EXCERPTED RECORDS Start Marker
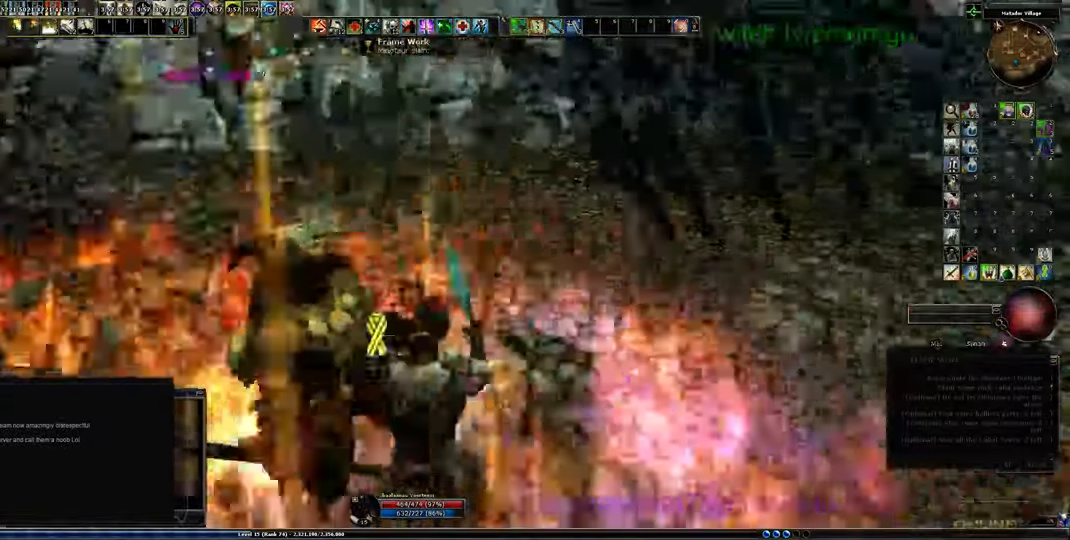
{"keys": ["w"]}
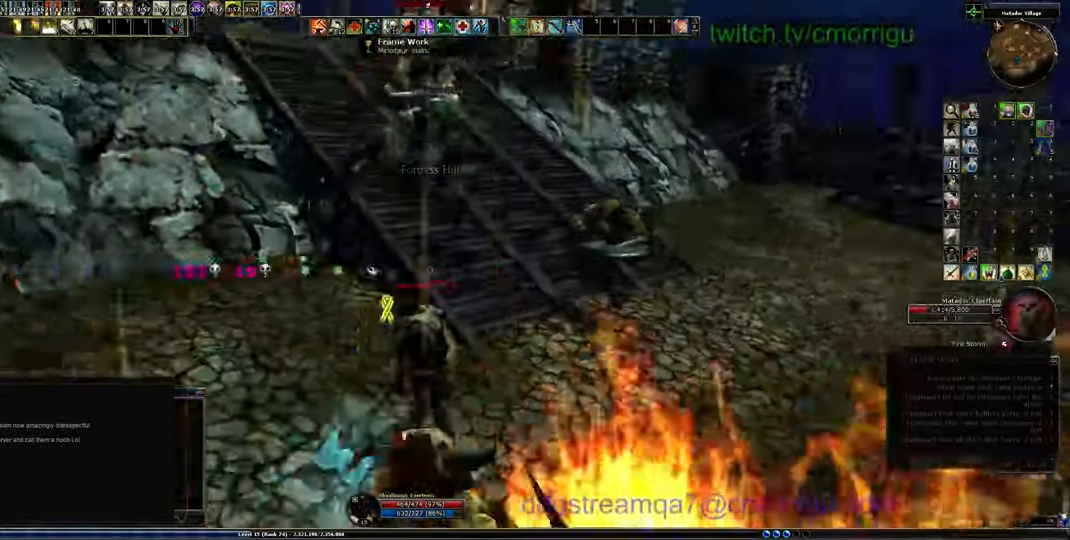
{"keys": ["w"], "events": []}
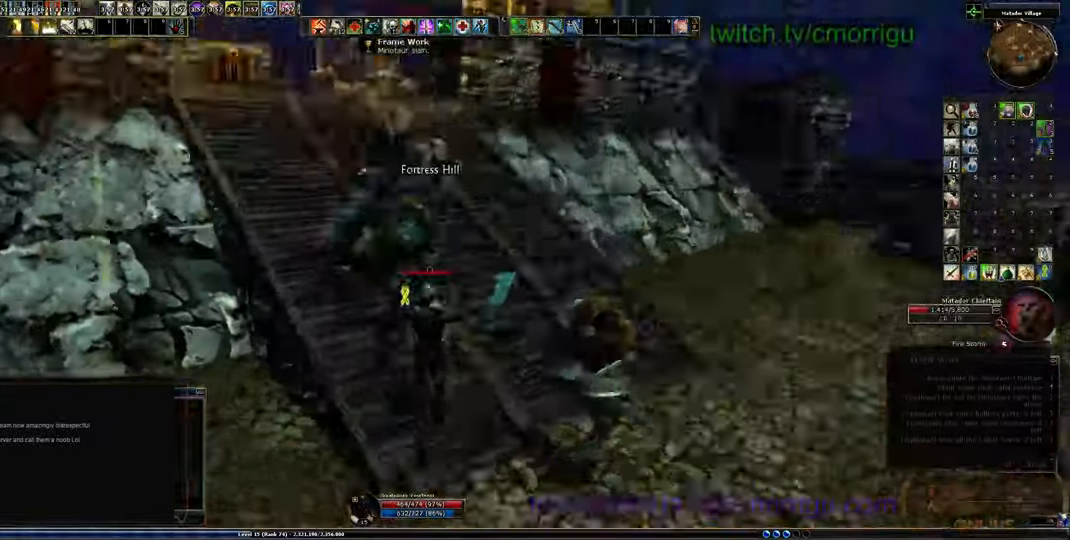
{"keys": [], "events": [[133, "1", "down"], [133, "w", "up"], [366, "1", "up"]]}
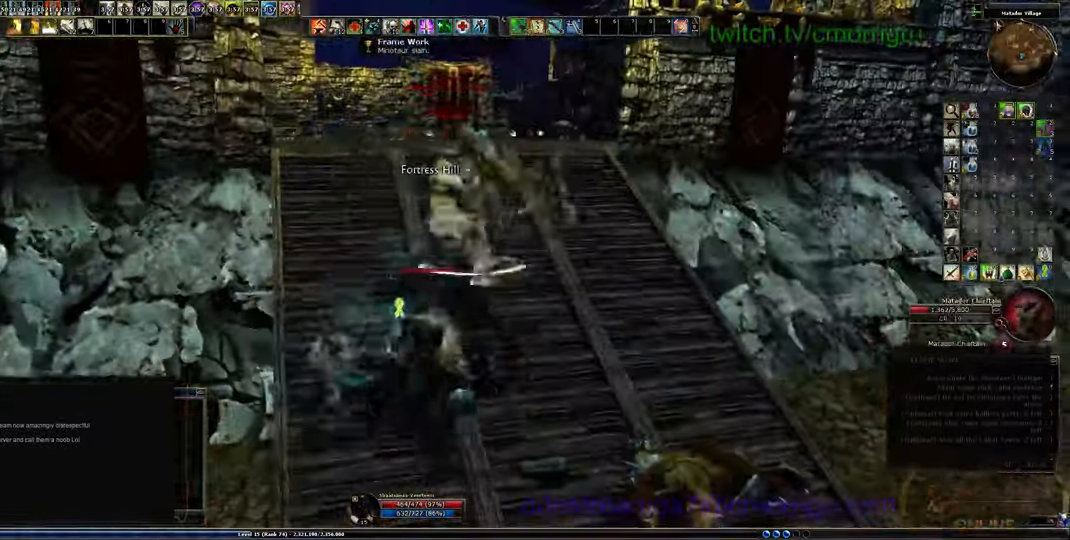
{"keys": ["2"], "events": [[166, "w", "down"], [366, "2", "down"], [400, "w", "up"]]}
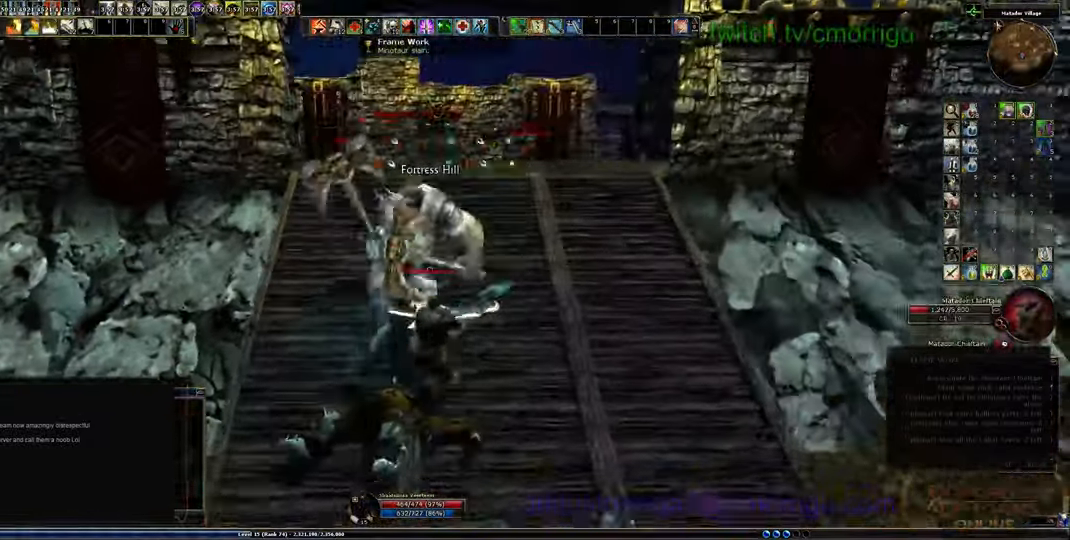
{"keys": ["1"], "events": [[66, "2", "up"], [333, "1", "down"]]}
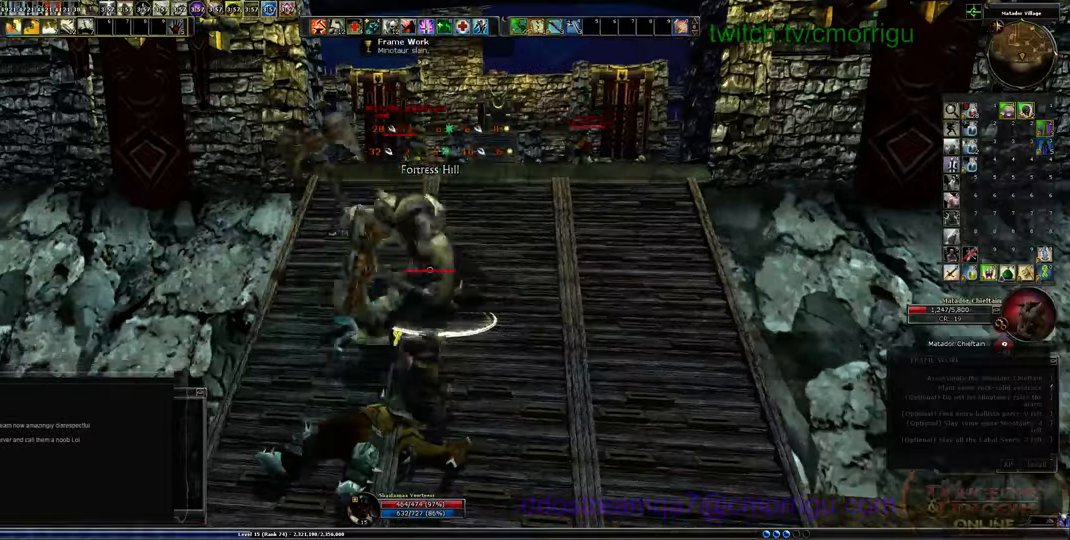
{"keys": ["2"], "events": [[66, "1", "up"], [466, "2", "down"]]}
EXCERPTED RECORDS End Marker
EXERCISE DETAILS: Given the data above, which lines hold the string "events"? Return them.

RESPONSE:
{"keys": ["w"], "events": []}
{"keys": [], "events": [[133, "1", "down"], [133, "w", "up"], [366, "1", "up"]]}
{"keys": ["2"], "events": [[166, "w", "down"], [366, "2", "down"], [400, "w", "up"]]}
{"keys": ["1"], "events": [[66, "2", "up"], [333, "1", "down"]]}
{"keys": ["2"], "events": [[66, "1", "up"], [466, "2", "down"]]}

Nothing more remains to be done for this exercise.